-- Required action --
Copy out word for word the lines of the material from the one containing "Cash and Due" through the one containing "Loans (Net): Dec.", including both of those lines.

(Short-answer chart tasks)
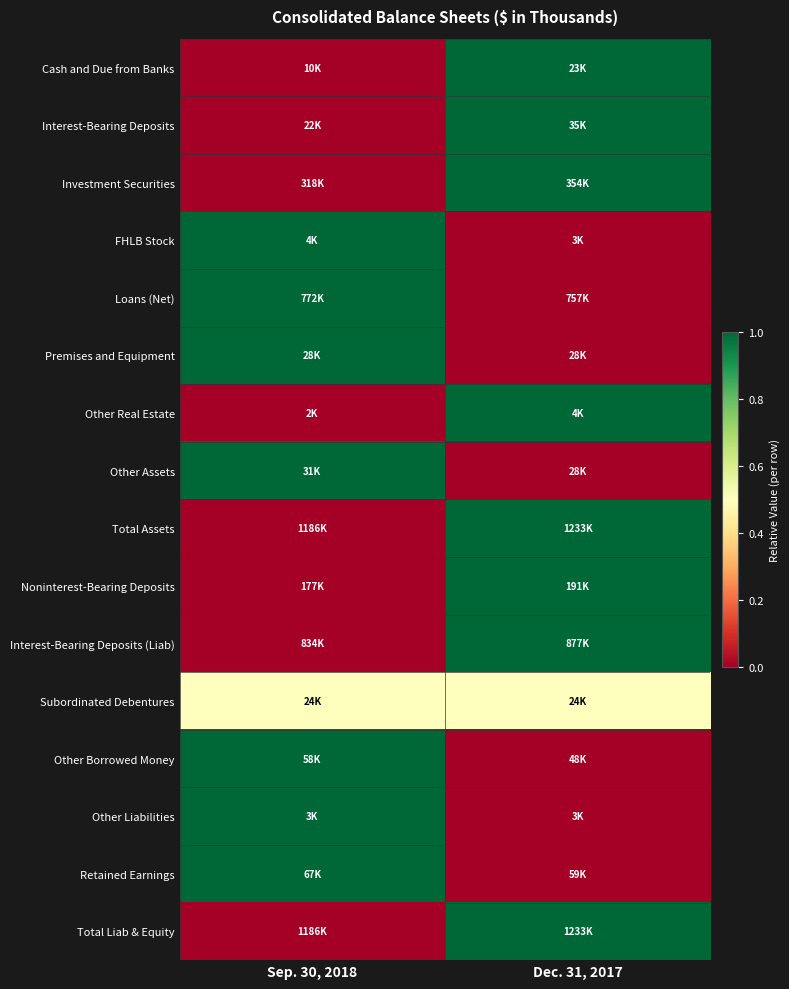

Reading right to left, list all the values displayed in this chart.

Cash and Due from Banks: Dec. 31, 2017=1.0	Sep. 30, 2018=0.0
Interest-Bearing Deposits: Dec. 31, 2017=1.0	Sep. 30, 2018=0.0
Investment Securities: Dec. 31, 2017=1.0	Sep. 30, 2018=0.0
FHLB Stock: Dec. 31, 2017=0.0	Sep. 30, 2018=1.0
Loans (Net): Dec. 31, 2017=0.0	Sep. 30, 2018=1.0
Premises and Equipment: Dec. 31, 2017=0.0	Sep. 30, 2018=1.0
Other Real Estate: Dec. 31, 2017=1.0	Sep. 30, 2018=0.0
Other Assets: Dec. 31, 2017=0.0	Sep. 30, 2018=1.0
Total Assets: Dec. 31, 2017=1.0	Sep. 30, 2018=0.0
Noninterest-Bearing Deposits: Dec. 31, 2017=1.0	Sep. 30, 2018=0.0
Interest-Bearing Deposits (Liab): Dec. 31, 2017=1.0	Sep. 30, 2018=0.0
Subordinated Debentures: Dec. 31, 2017=0.5	Sep. 30, 2018=0.5
Other Borrowed Money: Dec. 31, 2017=0.0	Sep. 30, 2018=1.0
Other Liabilities: Dec. 31, 2017=0.0	Sep. 30, 2018=1.0
Retained Earnings: Dec. 31, 2017=0.0	Sep. 30, 2018=1.0
Total Liab & Equity: Dec. 31, 2017=1.0	Sep. 30, 2018=0.0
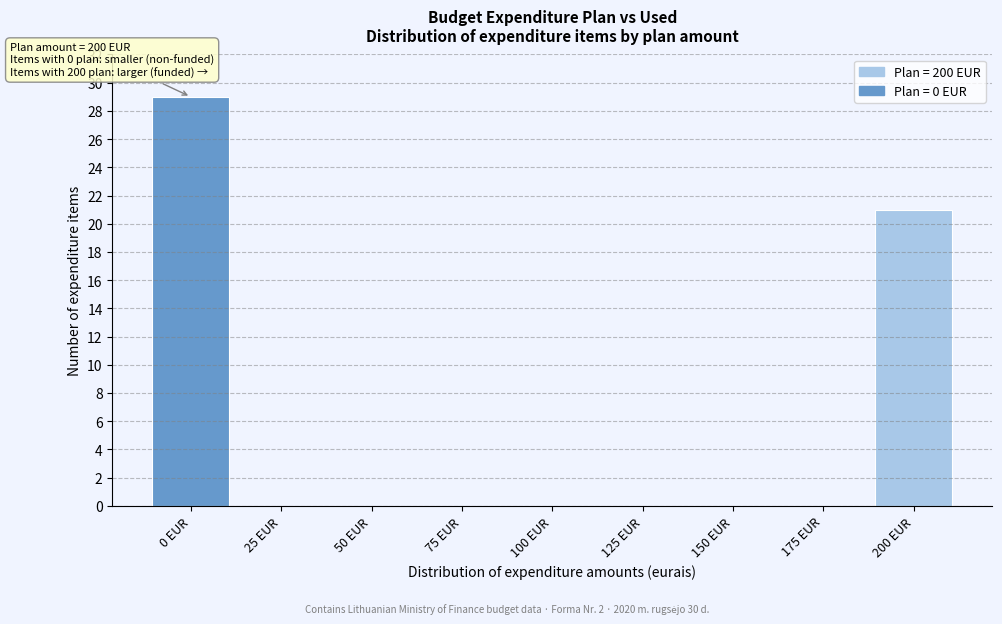

Reading right to left, transcribe all the data shown in this chart.

200 EUR=21	175 EUR=0	150 EUR=0	125 EUR=0	100 EUR=0	75 EUR=0	50 EUR=0	25 EUR=0	0 EUR=29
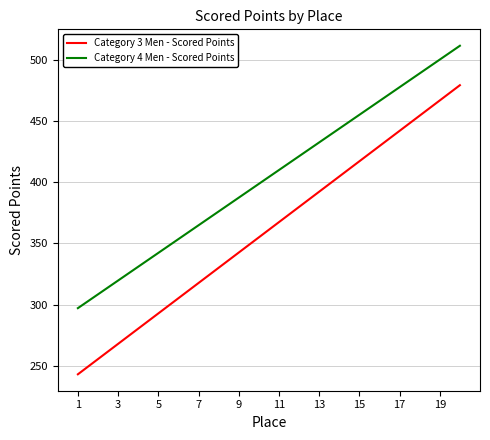

What is the maximum value shown in the chart?

511.3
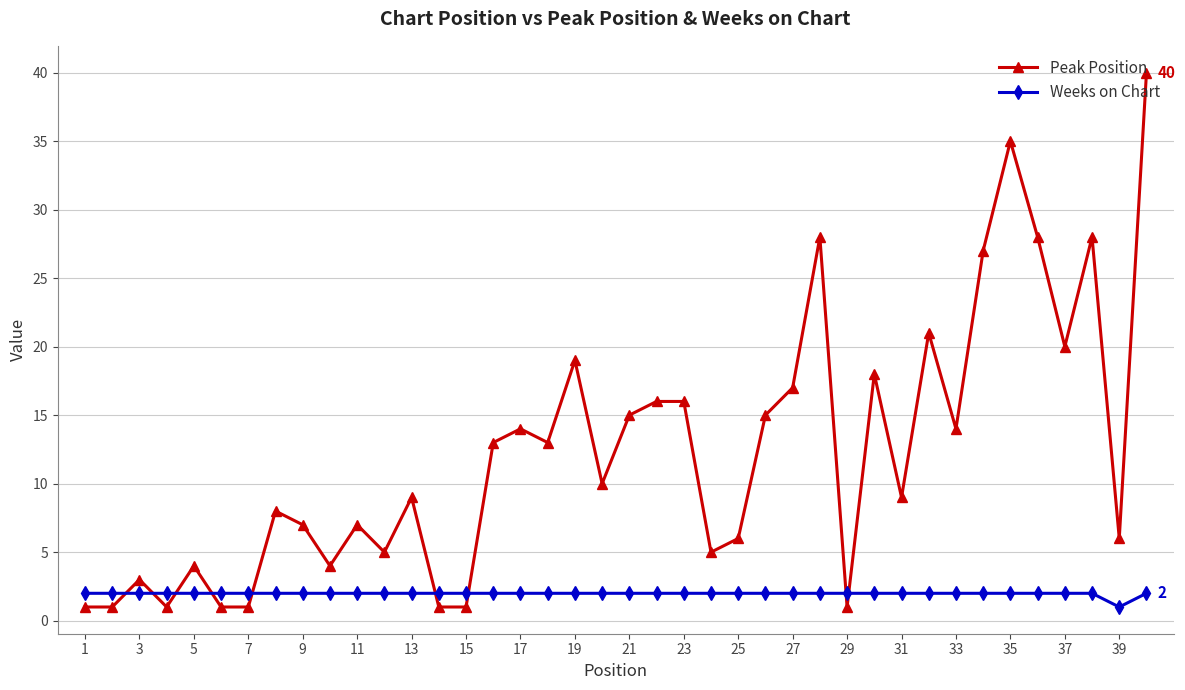

What is the sum of all Weeks on Chart values?

79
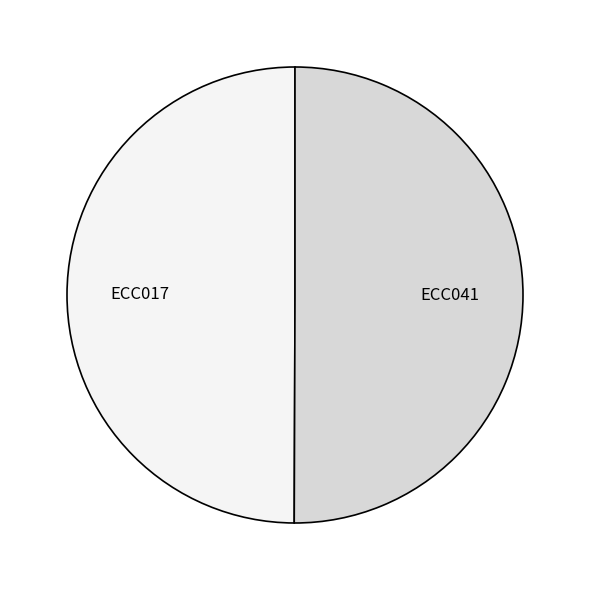

What is the ratio of the value at ECC017 to the value at ECC041?

1.0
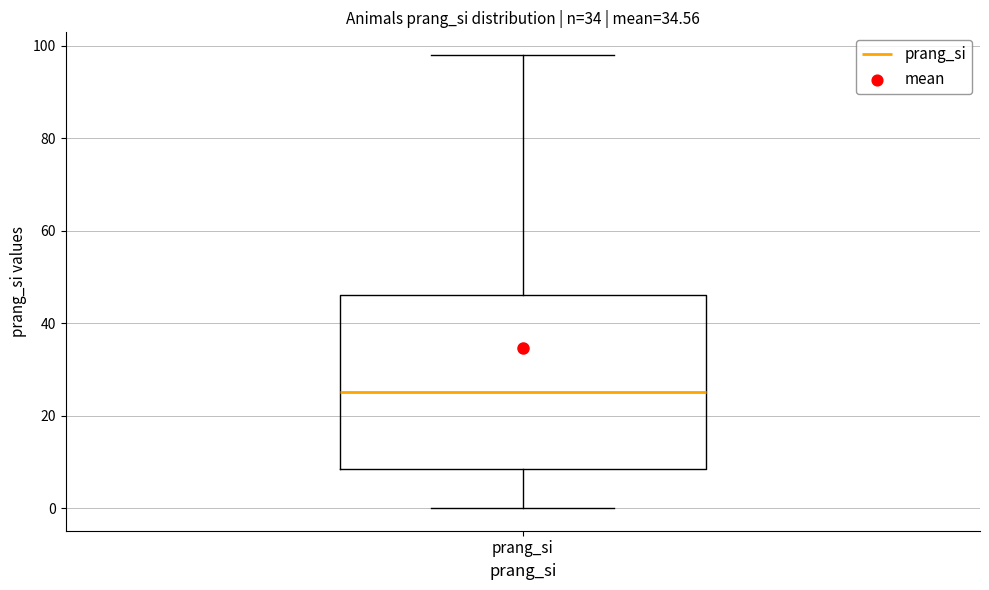

Read this box plot against the y-axis: the position of the median line, the range covered by the box, and the ends of both whiskers. The values are not printed on the chart, so give them approximately, as read against the axis.

median 26, box 8 to 46, whiskers 0 to 98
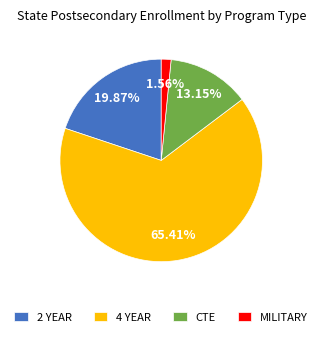

To the nearest percent, what portion does MILITARY represent?

2%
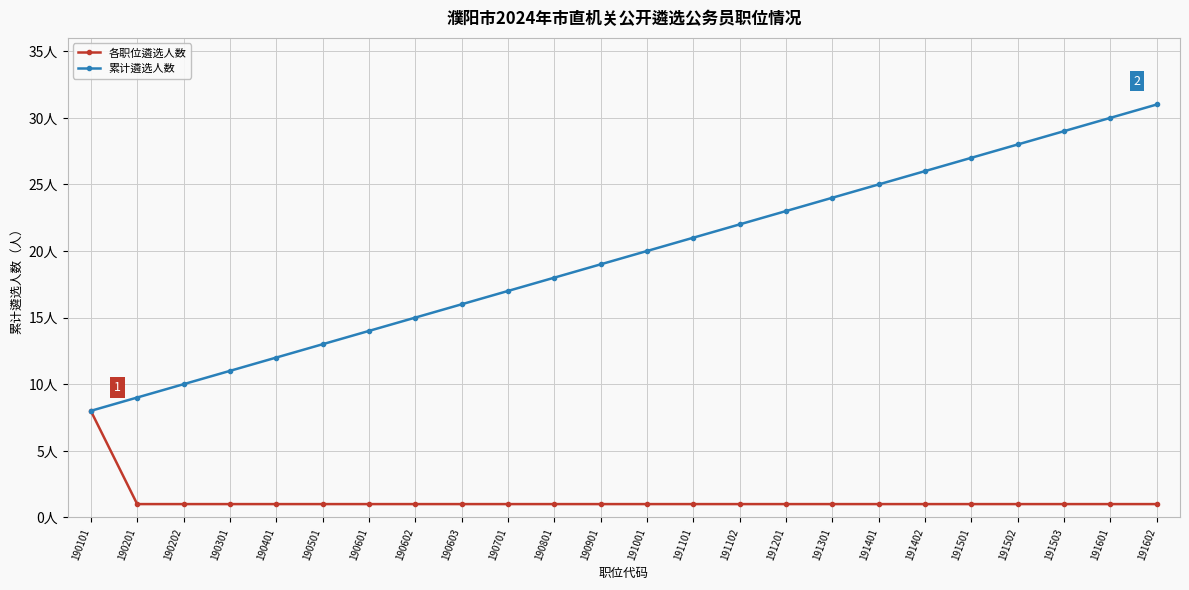

Does the chart have visible grid lines?

Yes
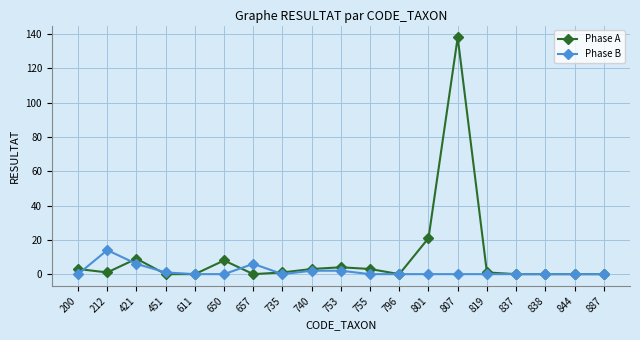

What are all the series names shown in the legend?

Phase A, Phase B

-- Exercise answer --
Cash and Due from Banks: Dec. 31, 2017=1.0	Sep. 30, 2018=0.0
Interest-Bearing Deposits: Dec. 31, 2017=1.0	Sep. 30, 2018=0.0
Investment Securities: Dec. 31, 2017=1.0	Sep. 30, 2018=0.0
FHLB Stock: Dec. 31, 2017=0.0	Sep. 30, 2018=1.0
Loans (Net): Dec. 31, 2017=0.0	Sep. 30, 2018=1.0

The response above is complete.